In [2]:
import pandas as pd
from pathlib import Path

# ============================================================
# 입력 경로 (시뮬레이션 daily)
INPUT_DIR = Path(
    r"C:\Workspace\Sobol\6_reprocess_sobol_output\2_Extract_113"
)

# 출력 경로 (관측 Gumbel 폴더)
OUT_DIR = Path(
    r"Z:\WERL\Team\shlee\Sobol\8_analysis_results\Observations\Gumbel"
)
OUT_DIR.mkdir(exist_ok=True)

OUT_FILE = OUT_DIR / "Simulation_AMS_WaterYear.csv"

DATE_COL = "Date"
FLOW_COL = "FLOW_OUTcms"

# 사용할 water year 범위 (완전한 연도만)
VALID_WATER_YEARS = list(range(2012, 2021))  # 2012–2020
# ============================================================


# === Water Year 계산 함수 ===
def compute_water_year(date_series):
    """
    Water year: Oct 1 – Sep 30
    e.g., 2010-10-01 -> WY 2011
    """
    return date_series.dt.year + (date_series.dt.month >= 10)


# === 결과 저장용 dict ===
# {WaterYear: {sim1: val, sim2: val, ...}}
ams_dict = {}

files = sorted(INPUT_DIR.glob("FLOW_*_selected.csv"))
print(f"Total simulation files found: {len(files)}")

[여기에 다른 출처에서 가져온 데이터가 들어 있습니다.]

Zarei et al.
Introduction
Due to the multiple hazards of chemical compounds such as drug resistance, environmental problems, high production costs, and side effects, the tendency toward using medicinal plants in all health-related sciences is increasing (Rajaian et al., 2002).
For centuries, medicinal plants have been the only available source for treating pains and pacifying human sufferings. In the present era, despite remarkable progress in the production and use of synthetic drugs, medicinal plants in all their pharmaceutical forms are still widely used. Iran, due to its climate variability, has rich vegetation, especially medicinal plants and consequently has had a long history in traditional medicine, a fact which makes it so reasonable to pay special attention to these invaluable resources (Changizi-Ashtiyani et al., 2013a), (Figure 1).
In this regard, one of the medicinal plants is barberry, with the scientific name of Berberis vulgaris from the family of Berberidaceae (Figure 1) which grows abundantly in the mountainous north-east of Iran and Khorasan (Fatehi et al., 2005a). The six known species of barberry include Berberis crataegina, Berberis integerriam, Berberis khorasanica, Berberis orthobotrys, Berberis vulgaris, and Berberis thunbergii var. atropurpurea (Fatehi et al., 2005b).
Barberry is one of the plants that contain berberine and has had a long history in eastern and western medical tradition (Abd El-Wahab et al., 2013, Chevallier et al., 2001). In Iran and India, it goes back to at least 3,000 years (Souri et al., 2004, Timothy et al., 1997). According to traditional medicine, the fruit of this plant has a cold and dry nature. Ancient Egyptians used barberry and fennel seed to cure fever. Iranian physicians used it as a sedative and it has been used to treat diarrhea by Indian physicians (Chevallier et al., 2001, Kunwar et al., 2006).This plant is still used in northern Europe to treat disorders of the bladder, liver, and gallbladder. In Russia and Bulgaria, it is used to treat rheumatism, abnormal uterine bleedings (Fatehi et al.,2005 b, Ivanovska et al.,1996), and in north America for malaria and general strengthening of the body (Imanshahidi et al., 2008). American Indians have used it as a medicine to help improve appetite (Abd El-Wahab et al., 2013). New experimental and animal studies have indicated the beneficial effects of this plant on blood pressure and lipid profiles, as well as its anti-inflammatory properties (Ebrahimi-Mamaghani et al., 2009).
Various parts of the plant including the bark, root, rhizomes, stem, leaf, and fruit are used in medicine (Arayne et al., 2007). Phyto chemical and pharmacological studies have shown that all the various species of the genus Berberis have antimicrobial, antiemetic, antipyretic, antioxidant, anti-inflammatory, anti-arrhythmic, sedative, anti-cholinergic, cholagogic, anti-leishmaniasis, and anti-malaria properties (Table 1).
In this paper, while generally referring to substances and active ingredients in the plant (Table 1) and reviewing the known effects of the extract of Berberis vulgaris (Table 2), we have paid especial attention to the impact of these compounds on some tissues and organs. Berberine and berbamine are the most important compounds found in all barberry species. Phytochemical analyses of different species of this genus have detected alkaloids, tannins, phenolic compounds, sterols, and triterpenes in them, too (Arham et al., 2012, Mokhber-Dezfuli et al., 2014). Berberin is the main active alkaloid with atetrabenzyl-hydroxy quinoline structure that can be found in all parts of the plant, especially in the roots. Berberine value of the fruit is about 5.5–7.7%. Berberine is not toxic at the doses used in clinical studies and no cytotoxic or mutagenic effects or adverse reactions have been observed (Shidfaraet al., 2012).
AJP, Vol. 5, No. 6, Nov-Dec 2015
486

for idx, file in enumerate(files, start=1):

    sim_col = f"sim{idx}"

    df = pd.read_csv(
        file,
        usecols=[DATE_COL, FLOW_COL],
        parse_dates=[DATE_COL]
    )

    # Water year 계산
    df["WaterYear"] = compute_water_year(df[DATE_COL])

    # 완전한 water year만 유지
    df = df[df["WaterYear"].isin(VALID_WATER_YEARS)]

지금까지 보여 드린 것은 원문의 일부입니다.